The Year of the Cicada

By Erin Dockery
Contributing Writer

“Because the city has already forgotten my features / The way they forget to notice yield signs and trash bins / When the cop tickets me for running a red / I am happy”

–Katherine (Wren) Zandee

As I strut across my living room in preparation for Sewanee’s virtual senior celebration, I begin to believe that I am cursed. I have always loved this time of year: almost magically and still in a winter daze, windows reopen and frisbees emerge from dusty, closet corners. The springs of 2016 and 2020 were supposed to be full of celebration, a culmination of educational success; however, in these seasons of new life and transition, tragedy, too, grows just beneath the soil. Soon, it is in full bloom. 

From a small boarding school in Hudson, Ohio to a liberal arts college in Sewanee, Tennessee, the privilege of my education has never escaped me. School has always been home and for that, I consider myself lucky. There is a certain comfort in the routine of the classroom, homework turned in and tests graded. Within those small rooms and around oak tables with noses tucked into books, the world is expected and everything makes sense. 

In high school, the intensity of my teenage awkwardness found making friends difficult, so I read and wrote furiously; scribbling in the margins with all the angst and brilliance of youth, perhaps those characters knew me best, and perhaps, I knew them best. I remember throwing The Catcher in the Rye across the room, crying into The Things They Carried, and holding The Grapes of Wrath close to my chest. Now as an English major, the crafted and deeply contemplated world of literature finds me once again deciphering James Joyce’s Ulysses and T.S. Eliot’s The Wasteland:

“April is the cruellest month, breeding
Lilacs out of the dead land, mixing
Memory and desire, stirring
Dull roots with spring rain.”

For four years, I wondered how the memories of spring 2016 would manifest themselves in the spring of 2020. I knew the circumstances would once again be the same, a giddiness for something new and a sweaty anticipation for the unknown, but the COVID–19 pandemic brought an isolated uncertainty that I wasn’t expecting. 

On my nineteenth birthday, May 7th, 2016, Wren, a dear friend, classmate, and teammate, commited suicide in the room across from mine.

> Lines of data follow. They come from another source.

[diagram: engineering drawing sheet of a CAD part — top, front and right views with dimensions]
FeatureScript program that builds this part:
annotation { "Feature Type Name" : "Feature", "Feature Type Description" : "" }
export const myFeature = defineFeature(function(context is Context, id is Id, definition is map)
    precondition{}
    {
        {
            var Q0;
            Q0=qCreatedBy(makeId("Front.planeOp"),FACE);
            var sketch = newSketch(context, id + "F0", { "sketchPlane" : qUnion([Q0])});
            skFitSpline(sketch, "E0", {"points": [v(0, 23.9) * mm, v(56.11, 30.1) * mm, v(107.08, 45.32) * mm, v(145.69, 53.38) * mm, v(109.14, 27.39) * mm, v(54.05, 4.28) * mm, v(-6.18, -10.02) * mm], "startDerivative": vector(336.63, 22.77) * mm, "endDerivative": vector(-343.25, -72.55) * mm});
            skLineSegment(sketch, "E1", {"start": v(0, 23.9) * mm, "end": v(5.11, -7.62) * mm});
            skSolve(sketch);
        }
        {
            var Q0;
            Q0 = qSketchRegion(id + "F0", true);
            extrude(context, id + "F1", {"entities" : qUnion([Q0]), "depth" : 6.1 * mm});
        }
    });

She was the first person I met at boarding school and the first time I grieved. I remember how we lagged behind in cross country practice and passed notes in German class. I remember every time I heard a huge thump in the hallway, I knew it was Wren, cartwheeling and falling. 

After her death, a hurt was so enwoven and destructive that for days I had to remind myself to breathe. I cried in Calculus and German and English; simply sobbed into my blazer. They thought it was safer: routine, students together, and distraction. At the time I was furious for that Monday morning when we found ourselves at our desks again, but now, I am grateful for that togetherness. 

We graduated, incomplete, in the Year of the Cicada, 2016. Every 17 years, this winged bug crawls from the ground in thousands to mate and lay eggs. The sound is deafening like a constant ringing in your ears. At our graduation ceremony, thousands of bug bodies crunched beneath high heels and Mercedes wheels. The plague was upon us. 

On the first day of every semester at Sewanee, I would always pick a seat in the sunniest part of the classroom and bask while reading Shakespeare and Chaucer. I was probably covered in mud from an earlier trail run, where I caught up with friends about the weekend or the latest TV shows. Over four years, Sewanee helped me heal in so many ways. From Reserve’s green uniforms to Blundstones, at Sewanee, there was comradery, community. Sure, school is a tiny structure of real life and spoiled me with ready-made desserts and free laundry, but for the space and freedom I had to learn, I am so very lucky.

I have always believed in education. In fact, I want to spend the rest of my life teaching. Somehow it withstands the repetition of tragedy. I know it was selfish but after Wren’s death, I remember whispering, “I will never be the same.” And I wasn’t. Just like I know that leaving my dear friends behind in Tennessee or Texas or Oklahoma or Massachusetts and packing up without goodbyes or the much awaited spring semester will again change me forever. 

2 comments

  1. Thank you, Erin, for writing heart level! This is good! I like your references to great works of literature! Blessings on your future classrooms!😁

  2. I taught English at WRA for 6 years (89-95) and am a c’88 alumnus of Sewanee. Very sad to hear of a student suicide at Reserve in 2016. This is a very well-written & evocative piece–thanks for your words here.